= EXCERPTED DATA =

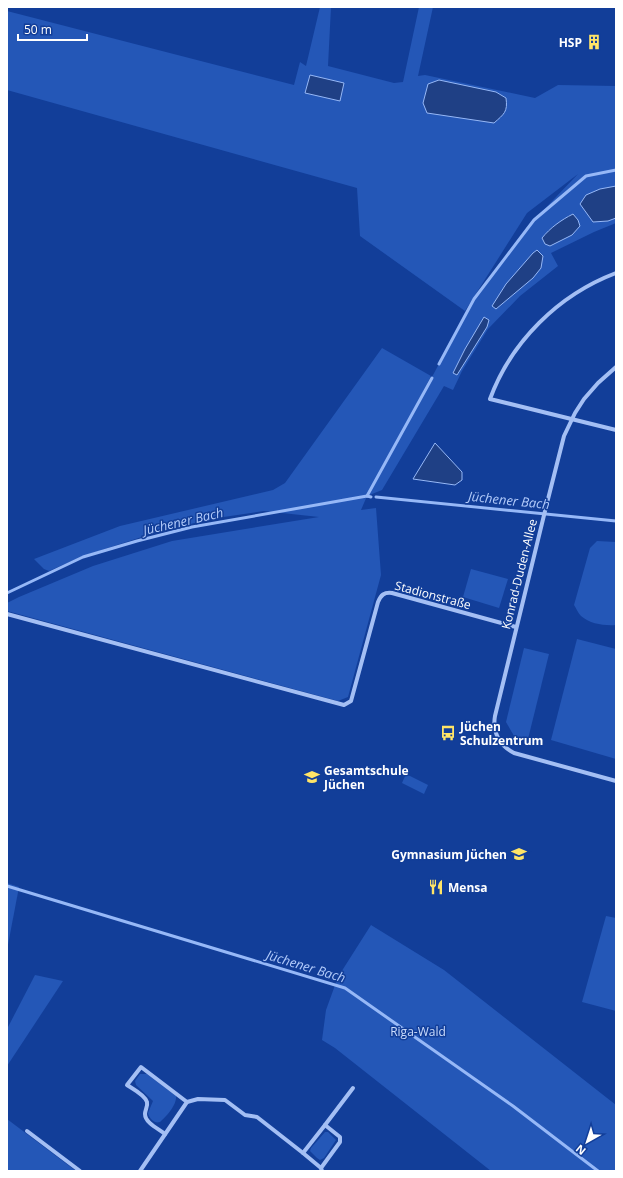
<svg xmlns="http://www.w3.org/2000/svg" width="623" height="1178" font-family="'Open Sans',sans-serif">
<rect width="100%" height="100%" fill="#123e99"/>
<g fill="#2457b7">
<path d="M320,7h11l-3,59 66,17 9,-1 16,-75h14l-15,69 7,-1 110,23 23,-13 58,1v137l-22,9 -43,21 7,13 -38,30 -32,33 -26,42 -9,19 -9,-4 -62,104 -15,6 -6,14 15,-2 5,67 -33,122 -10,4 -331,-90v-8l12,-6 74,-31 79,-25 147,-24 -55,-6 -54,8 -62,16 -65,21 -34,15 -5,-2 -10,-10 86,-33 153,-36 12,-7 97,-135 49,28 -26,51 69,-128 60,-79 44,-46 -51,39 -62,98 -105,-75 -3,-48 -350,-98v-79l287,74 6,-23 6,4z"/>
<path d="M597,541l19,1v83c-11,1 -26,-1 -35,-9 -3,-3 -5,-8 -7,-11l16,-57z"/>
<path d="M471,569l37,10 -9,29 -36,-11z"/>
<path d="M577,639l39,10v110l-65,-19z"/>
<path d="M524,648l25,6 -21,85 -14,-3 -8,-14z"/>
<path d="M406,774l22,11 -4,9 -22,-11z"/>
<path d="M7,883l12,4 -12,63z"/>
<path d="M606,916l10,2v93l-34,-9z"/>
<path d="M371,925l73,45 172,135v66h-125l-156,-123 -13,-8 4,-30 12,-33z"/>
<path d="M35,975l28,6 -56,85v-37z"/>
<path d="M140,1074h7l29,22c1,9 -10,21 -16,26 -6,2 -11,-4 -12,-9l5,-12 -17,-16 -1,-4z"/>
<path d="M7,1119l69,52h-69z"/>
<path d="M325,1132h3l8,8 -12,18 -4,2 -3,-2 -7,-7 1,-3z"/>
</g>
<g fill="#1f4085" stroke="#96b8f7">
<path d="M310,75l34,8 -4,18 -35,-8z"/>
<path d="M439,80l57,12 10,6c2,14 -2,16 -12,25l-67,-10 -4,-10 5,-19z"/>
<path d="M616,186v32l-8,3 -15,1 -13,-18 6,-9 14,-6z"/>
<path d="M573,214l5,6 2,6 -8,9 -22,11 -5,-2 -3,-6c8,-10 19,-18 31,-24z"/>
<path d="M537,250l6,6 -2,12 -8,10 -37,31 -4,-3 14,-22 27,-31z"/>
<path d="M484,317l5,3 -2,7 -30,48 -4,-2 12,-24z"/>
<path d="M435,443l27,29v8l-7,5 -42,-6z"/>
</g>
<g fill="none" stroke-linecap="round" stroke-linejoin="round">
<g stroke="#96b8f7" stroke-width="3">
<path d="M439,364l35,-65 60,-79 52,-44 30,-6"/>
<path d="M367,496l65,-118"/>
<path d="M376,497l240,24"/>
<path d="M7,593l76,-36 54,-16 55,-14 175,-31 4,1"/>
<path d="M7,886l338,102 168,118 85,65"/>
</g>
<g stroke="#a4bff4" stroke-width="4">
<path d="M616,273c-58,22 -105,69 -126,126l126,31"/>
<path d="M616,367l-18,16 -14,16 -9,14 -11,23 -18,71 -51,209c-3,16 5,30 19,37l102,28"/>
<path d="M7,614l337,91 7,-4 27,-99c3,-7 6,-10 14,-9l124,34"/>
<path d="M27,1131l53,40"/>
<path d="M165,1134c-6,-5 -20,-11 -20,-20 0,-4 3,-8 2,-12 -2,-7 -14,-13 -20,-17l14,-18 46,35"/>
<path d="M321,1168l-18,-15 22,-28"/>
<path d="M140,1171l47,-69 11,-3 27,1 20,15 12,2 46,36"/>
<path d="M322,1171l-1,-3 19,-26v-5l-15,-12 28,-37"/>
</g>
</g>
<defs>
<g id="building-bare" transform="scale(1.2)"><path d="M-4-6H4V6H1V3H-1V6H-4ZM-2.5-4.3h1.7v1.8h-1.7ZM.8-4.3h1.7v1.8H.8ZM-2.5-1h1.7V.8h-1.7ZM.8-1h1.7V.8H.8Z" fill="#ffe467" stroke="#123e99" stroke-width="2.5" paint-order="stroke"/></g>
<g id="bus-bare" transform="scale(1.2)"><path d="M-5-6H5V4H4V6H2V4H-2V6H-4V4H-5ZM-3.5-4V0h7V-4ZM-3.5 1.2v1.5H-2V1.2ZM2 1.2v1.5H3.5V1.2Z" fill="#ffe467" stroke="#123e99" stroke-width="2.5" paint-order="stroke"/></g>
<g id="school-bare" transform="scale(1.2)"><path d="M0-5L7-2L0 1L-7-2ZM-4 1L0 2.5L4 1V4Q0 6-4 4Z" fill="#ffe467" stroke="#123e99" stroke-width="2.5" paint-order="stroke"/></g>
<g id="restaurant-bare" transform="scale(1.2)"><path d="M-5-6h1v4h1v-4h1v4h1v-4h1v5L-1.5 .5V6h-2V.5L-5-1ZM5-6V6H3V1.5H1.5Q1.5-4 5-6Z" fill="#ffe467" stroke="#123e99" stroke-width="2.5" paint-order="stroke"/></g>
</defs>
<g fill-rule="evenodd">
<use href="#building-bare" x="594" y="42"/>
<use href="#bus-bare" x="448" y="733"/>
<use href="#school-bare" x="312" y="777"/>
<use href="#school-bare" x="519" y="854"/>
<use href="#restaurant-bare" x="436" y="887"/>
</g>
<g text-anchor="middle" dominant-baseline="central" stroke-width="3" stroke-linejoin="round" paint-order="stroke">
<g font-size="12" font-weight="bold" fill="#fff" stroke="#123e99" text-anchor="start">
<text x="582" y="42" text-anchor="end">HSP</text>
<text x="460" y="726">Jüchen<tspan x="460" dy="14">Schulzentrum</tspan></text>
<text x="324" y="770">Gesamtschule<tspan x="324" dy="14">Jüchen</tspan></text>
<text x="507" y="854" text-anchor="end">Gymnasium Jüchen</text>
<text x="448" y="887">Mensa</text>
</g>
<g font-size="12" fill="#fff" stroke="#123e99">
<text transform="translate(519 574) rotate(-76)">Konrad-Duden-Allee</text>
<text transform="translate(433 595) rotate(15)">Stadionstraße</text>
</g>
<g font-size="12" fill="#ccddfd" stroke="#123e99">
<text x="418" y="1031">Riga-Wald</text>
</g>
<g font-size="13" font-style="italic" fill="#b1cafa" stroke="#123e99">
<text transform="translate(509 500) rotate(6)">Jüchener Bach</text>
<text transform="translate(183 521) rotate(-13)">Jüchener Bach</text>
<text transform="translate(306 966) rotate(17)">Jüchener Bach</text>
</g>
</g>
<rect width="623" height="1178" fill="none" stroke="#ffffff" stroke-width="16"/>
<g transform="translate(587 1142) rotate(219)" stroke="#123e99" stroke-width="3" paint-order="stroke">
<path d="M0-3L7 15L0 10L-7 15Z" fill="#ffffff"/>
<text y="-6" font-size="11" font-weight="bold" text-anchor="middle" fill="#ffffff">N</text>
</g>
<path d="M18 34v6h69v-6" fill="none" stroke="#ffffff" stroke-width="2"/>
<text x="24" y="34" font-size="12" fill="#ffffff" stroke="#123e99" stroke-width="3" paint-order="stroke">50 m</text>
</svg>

= WHAT IS REQUIRED =
Please copy every record above exactly, but leave the pictures out.

= ANSWER SPACE =
<svg xmlns="http://www.w3.org/2000/svg" width="623" height="1178" font-family="'Open Sans',sans-serif">
<rect width="100%" height="100%" fill="#123e99"/>
<g fill="#2457b7">
<path d="M320,7h11l-3,59 66,17 9,-1 16,-75h14l-15,69 7,-1 110,23 23,-13 58,1v137l-22,9 -43,21 7,13 -38,30 -32,33 -26,42 -9,19 -9,-4 -62,104 -15,6 -6,14 15,-2 5,67 -33,122 -10,4 -331,-90v-8l12,-6 74,-31 79,-25 147,-24 -55,-6 -54,8 -62,16 -65,21 -34,15 -5,-2 -10,-10 86,-33 153,-36 12,-7 97,-135 49,28 -26,51 69,-128 60,-79 44,-46 -51,39 -62,98 -105,-75 -3,-48 -350,-98v-79l287,74 6,-23 6,4z"/>
<path d="M597,541l19,1v83c-11,1 -26,-1 -35,-9 -3,-3 -5,-8 -7,-11l16,-57z"/>
<path d="M471,569l37,10 -9,29 -36,-11z"/>
<path d="M577,639l39,10v110l-65,-19z"/>
<path d="M524,648l25,6 -21,85 -14,-3 -8,-14z"/>
<path d="M406,774l22,11 -4,9 -22,-11z"/>
<path d="M7,883l12,4 -12,63z"/>
<path d="M606,916l10,2v93l-34,-9z"/>
<path d="M371,925l73,45 172,135v66h-125l-156,-123 -13,-8 4,-30 12,-33z"/>
<path d="M35,975l28,6 -56,85v-37z"/>
<path d="M140,1074h7l29,22c1,9 -10,21 -16,26 -6,2 -11,-4 -12,-9l5,-12 -17,-16 -1,-4z"/>
<path d="M7,1119l69,52h-69z"/>
<path d="M325,1132h3l8,8 -12,18 -4,2 -3,-2 -7,-7 1,-3z"/>
</g>
<g fill="#1f4085" stroke="#96b8f7">
<path d="M310,75l34,8 -4,18 -35,-8z"/>
<path d="M439,80l57,12 10,6c2,14 -2,16 -12,25l-67,-10 -4,-10 5,-19z"/>
<path d="M616,186v32l-8,3 -15,1 -13,-18 6,-9 14,-6z"/>
<path d="M573,214l5,6 2,6 -8,9 -22,11 -5,-2 -3,-6c8,-10 19,-18 31,-24z"/>
<path d="M537,250l6,6 -2,12 -8,10 -37,31 -4,-3 14,-22 27,-31z"/>
<path d="M484,317l5,3 -2,7 -30,48 -4,-2 12,-24z"/>
<path d="M435,443l27,29v8l-7,5 -42,-6z"/>
</g>
<g fill="none" stroke-linecap="round" stroke-linejoin="round">
<g stroke="#96b8f7" stroke-width="3">
<path d="M439,364l35,-65 60,-79 52,-44 30,-6"/>
<path d="M367,496l65,-118"/>
<path d="M376,497l240,24"/>
<path d="M7,593l76,-36 54,-16 55,-14 175,-31 4,1"/>
<path d="M7,886l338,102 168,118 85,65"/>
</g>
<g stroke="#a4bff4" stroke-width="4">
<path d="M616,273c-58,22 -105,69 -126,126l126,31"/>
<path d="M616,367l-18,16 -14,16 -9,14 -11,23 -18,71 -51,209c-3,16 5,30 19,37l102,28"/>
<path d="M7,614l337,91 7,-4 27,-99c3,-7 6,-10 14,-9l124,34"/>
<path d="M27,1131l53,40"/>
<path d="M165,1134c-6,-5 -20,-11 -20,-20 0,-4 3,-8 2,-12 -2,-7 -14,-13 -20,-17l14,-18 46,35"/>
<path d="M321,1168l-18,-15 22,-28"/>
<path d="M140,1171l47,-69 11,-3 27,1 20,15 12,2 46,36"/>
<path d="M322,1171l-1,-3 19,-26v-5l-15,-12 28,-37"/>
</g>
</g>
<defs>
<g id="building-bare" transform="scale(1.2)"><path d="M-4-6H4V6H1V3H-1V6H-4ZM-2.5-4.3h1.7v1.8h-1.7ZM.8-4.3h1.7v1.8H.8ZM-2.5-1h1.7V.8h-1.7ZM.8-1h1.7V.8H.8Z" fill="#ffe467" stroke="#123e99" stroke-width="2.5" paint-order="stroke"/></g>
<g id="bus-bare" transform="scale(1.2)"><path d="M-5-6H5V4H4V6H2V4H-2V6H-4V4H-5ZM-3.5-4V0h7V-4ZM-3.5 1.2v1.5H-2V1.2ZM2 1.2v1.5H3.5V1.2Z" fill="#ffe467" stroke="#123e99" stroke-width="2.5" paint-order="stroke"/></g>
<g id="school-bare" transform="scale(1.2)"><path d="M0-5L7-2L0 1L-7-2ZM-4 1L0 2.5L4 1V4Q0 6-4 4Z" fill="#ffe467" stroke="#123e99" stroke-width="2.5" paint-order="stroke"/></g>
<g id="restaurant-bare" transform="scale(1.2)"><path d="M-5-6h1v4h1v-4h1v4h1v-4h1v5L-1.5 .5V6h-2V.5L-5-1ZM5-6V6H3V1.5H1.5Q1.5-4 5-6Z" fill="#ffe467" stroke="#123e99" stroke-width="2.5" paint-order="stroke"/></g>
</defs>
<g fill-rule="evenodd">
<use href="#building-bare" x="594" y="42"/>
<use href="#bus-bare" x="448" y="733"/>
<use href="#school-bare" x="312" y="777"/>
<use href="#school-bare" x="519" y="854"/>
<use href="#restaurant-bare" x="436" y="887"/>
</g>
<g text-anchor="middle" dominant-baseline="central" stroke-width="3" stroke-linejoin="round" paint-order="stroke">
<g font-size="12" font-weight="bold" fill="#fff" stroke="#123e99" text-anchor="start">
<text x="582" y="42" text-anchor="end">HSP</text>
<text x="460" y="726">Jüchen<tspan x="460" dy="14">Schulzentrum</tspan></text>
<text x="324" y="770">Gesamtschule<tspan x="324" dy="14">Jüchen</tspan></text>
<text x="507" y="854" text-anchor="end">Gymnasium Jüchen</text>
<text x="448" y="887">Mensa</text>
</g>
<g font-size="12" fill="#fff" stroke="#123e99">
<text transform="translate(519 574) rotate(-76)">Konrad-Duden-Allee</text>
<text transform="translate(433 595) rotate(15)">Stadionstraße</text>
</g>
<g font-size="12" fill="#ccddfd" stroke="#123e99">
<text x="418" y="1031">Riga-Wald</text>
</g>
<g font-size="13" font-style="italic" fill="#b1cafa" stroke="#123e99">
<text transform="translate(509 500) rotate(6)">Jüchener Bach</text>
<text transform="translate(183 521) rotate(-13)">Jüchener Bach</text>
<text transform="translate(306 966) rotate(17)">Jüchener Bach</text>
</g>
</g>
<rect width="623" height="1178" fill="none" stroke="#ffffff" stroke-width="16"/>
<g transform="translate(587 1142) rotate(219)" stroke="#123e99" stroke-width="3" paint-order="stroke">
<path d="M0-3L7 15L0 10L-7 15Z" fill="#ffffff"/>
<text y="-6" font-size="11" font-weight="bold" text-anchor="middle" fill="#ffffff">N</text>
</g>
<path d="M18 34v6h69v-6" fill="none" stroke="#ffffff" stroke-width="2"/>
<text x="24" y="34" font-size="12" fill="#ffffff" stroke="#123e99" stroke-width="3" paint-order="stroke">50 m</text>
</svg>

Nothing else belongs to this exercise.